| Exercise directions |
Can you write out the listing again, starting at the line that has "Aprendo para enseñar" and stopping after the line that has "SPLETNE KAMERE V BLIŽINI", with "Advertisement" replaced by "Sponsored" and nothing else changed? Leave out the pictures.

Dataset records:
______________________________

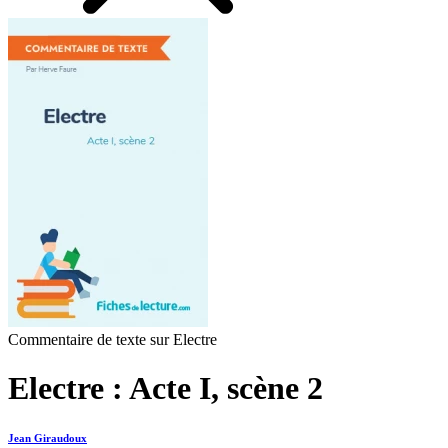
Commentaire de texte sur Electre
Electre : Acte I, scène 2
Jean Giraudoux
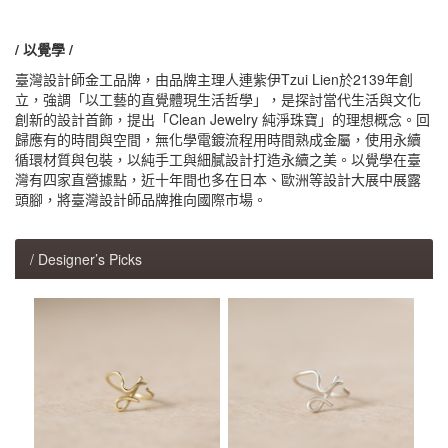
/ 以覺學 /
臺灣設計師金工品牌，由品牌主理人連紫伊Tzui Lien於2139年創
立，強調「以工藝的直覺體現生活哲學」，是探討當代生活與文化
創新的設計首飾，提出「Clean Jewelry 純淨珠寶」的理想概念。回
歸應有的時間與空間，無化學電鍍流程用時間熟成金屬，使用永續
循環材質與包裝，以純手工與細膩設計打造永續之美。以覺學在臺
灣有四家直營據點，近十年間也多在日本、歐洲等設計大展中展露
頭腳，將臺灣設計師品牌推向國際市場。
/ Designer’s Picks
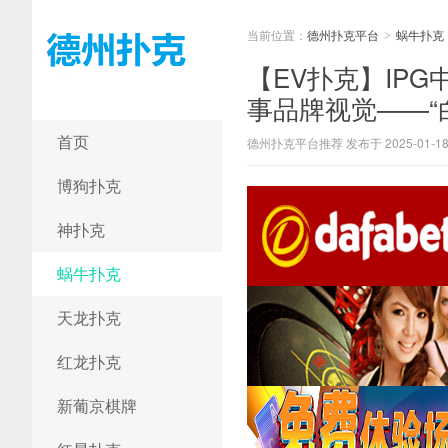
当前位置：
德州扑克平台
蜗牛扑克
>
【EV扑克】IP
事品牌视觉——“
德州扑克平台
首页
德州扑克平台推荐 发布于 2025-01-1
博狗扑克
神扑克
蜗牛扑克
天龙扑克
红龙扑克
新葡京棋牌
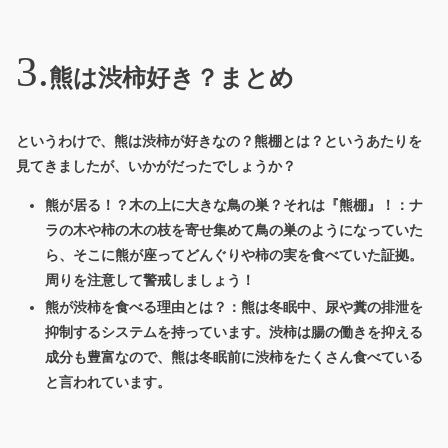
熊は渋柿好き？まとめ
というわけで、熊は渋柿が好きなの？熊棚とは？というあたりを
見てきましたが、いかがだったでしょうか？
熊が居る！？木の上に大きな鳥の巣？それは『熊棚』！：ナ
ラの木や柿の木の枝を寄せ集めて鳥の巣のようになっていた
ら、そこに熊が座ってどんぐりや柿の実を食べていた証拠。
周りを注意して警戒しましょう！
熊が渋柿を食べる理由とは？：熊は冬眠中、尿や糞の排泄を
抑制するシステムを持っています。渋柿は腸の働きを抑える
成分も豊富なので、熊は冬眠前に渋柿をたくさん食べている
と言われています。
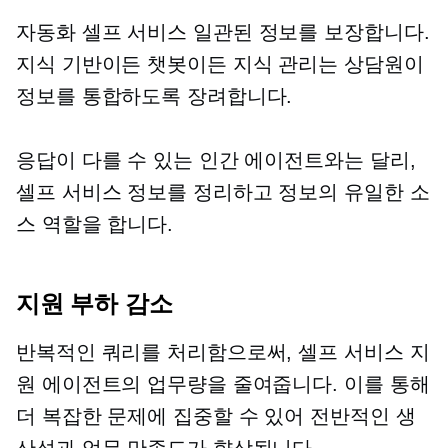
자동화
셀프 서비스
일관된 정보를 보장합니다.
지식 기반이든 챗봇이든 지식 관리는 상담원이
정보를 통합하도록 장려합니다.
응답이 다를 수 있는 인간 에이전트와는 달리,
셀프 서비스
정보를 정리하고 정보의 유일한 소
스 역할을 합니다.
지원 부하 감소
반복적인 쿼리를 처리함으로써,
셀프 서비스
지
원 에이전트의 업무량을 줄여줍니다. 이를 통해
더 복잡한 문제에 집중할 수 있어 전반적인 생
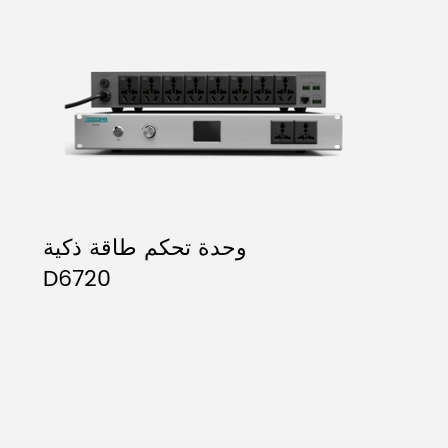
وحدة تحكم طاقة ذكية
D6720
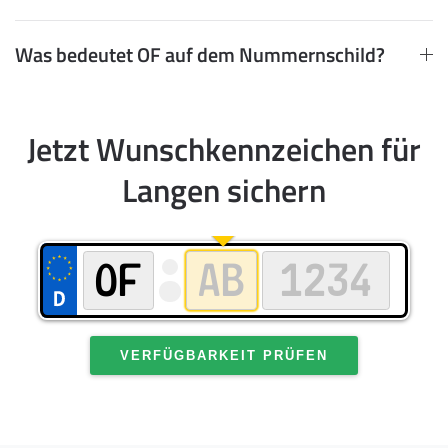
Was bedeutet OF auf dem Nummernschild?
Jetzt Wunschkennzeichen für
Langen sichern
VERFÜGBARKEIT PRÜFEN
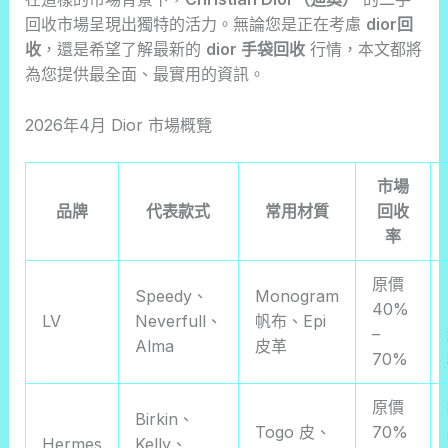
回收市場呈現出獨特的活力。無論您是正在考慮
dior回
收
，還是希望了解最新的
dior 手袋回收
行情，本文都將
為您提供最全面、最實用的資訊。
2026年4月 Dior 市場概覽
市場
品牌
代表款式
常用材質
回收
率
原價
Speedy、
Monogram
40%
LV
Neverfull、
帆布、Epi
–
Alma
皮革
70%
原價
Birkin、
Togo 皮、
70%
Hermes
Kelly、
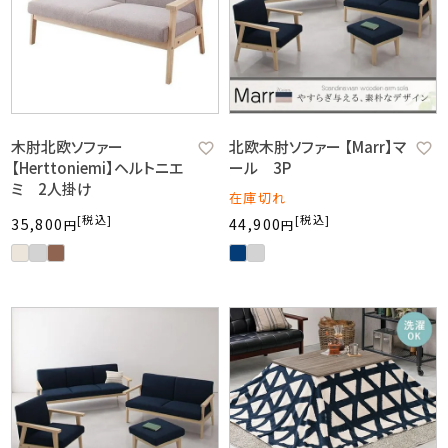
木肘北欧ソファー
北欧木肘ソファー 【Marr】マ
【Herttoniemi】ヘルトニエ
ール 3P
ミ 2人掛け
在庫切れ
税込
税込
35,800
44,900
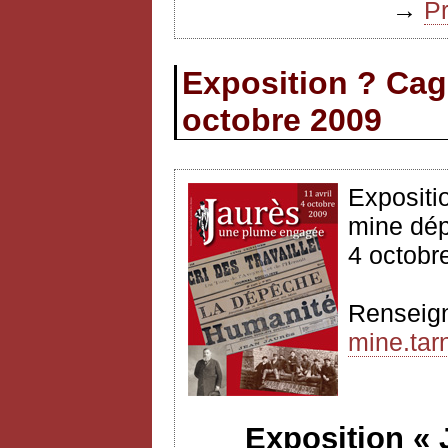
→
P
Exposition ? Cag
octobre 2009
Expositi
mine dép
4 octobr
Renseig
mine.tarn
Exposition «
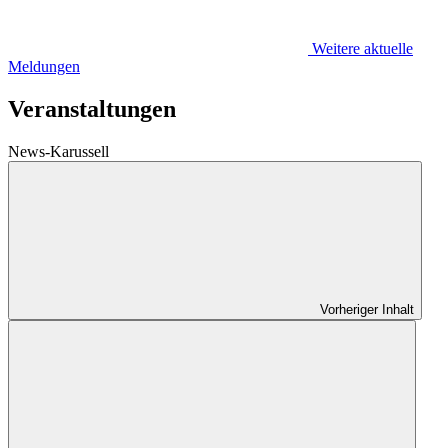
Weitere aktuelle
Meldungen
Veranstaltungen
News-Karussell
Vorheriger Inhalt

______________________________

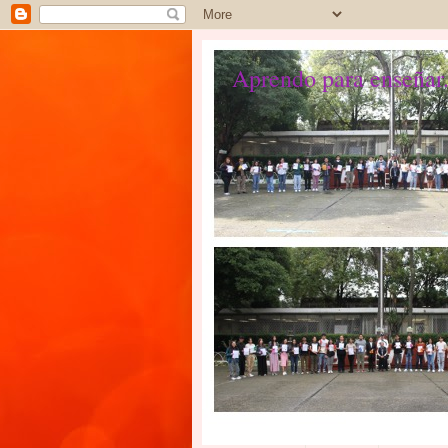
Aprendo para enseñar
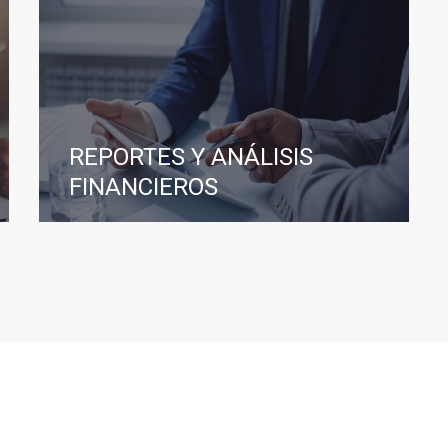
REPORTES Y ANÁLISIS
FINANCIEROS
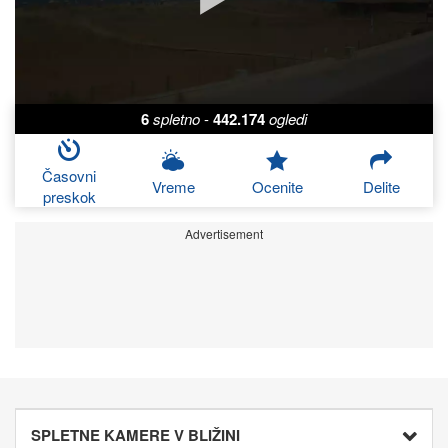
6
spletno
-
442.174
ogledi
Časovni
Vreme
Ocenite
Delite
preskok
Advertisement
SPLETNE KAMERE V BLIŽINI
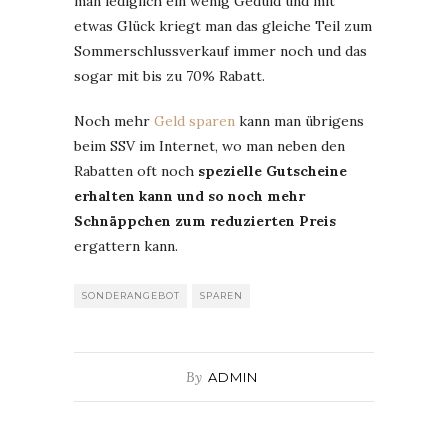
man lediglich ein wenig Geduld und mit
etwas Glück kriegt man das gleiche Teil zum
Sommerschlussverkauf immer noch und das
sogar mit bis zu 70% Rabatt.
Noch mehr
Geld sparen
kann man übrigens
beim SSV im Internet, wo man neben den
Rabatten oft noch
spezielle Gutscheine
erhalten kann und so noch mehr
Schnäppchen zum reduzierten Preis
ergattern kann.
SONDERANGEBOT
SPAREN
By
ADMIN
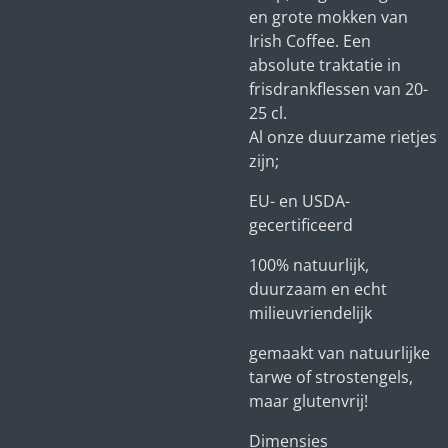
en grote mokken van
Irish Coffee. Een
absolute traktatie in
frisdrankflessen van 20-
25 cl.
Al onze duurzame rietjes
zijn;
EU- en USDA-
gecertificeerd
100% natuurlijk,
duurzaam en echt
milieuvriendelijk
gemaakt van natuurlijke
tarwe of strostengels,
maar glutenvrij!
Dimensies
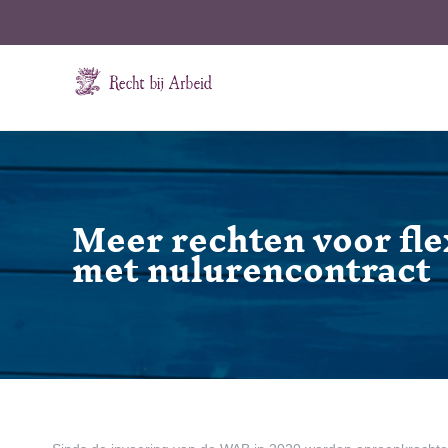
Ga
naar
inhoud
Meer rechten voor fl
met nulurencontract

______________________________

| Expected answer |
Aprendo para enseñar
REPORTES Y ANÁLISIS
FINANCIEROS
6
spletno
-
442.174
ogledi
Časovni
Vreme
Ocenite
Delite
preskok
Sponsored
SPLETNE KAMERE V BLIŽINI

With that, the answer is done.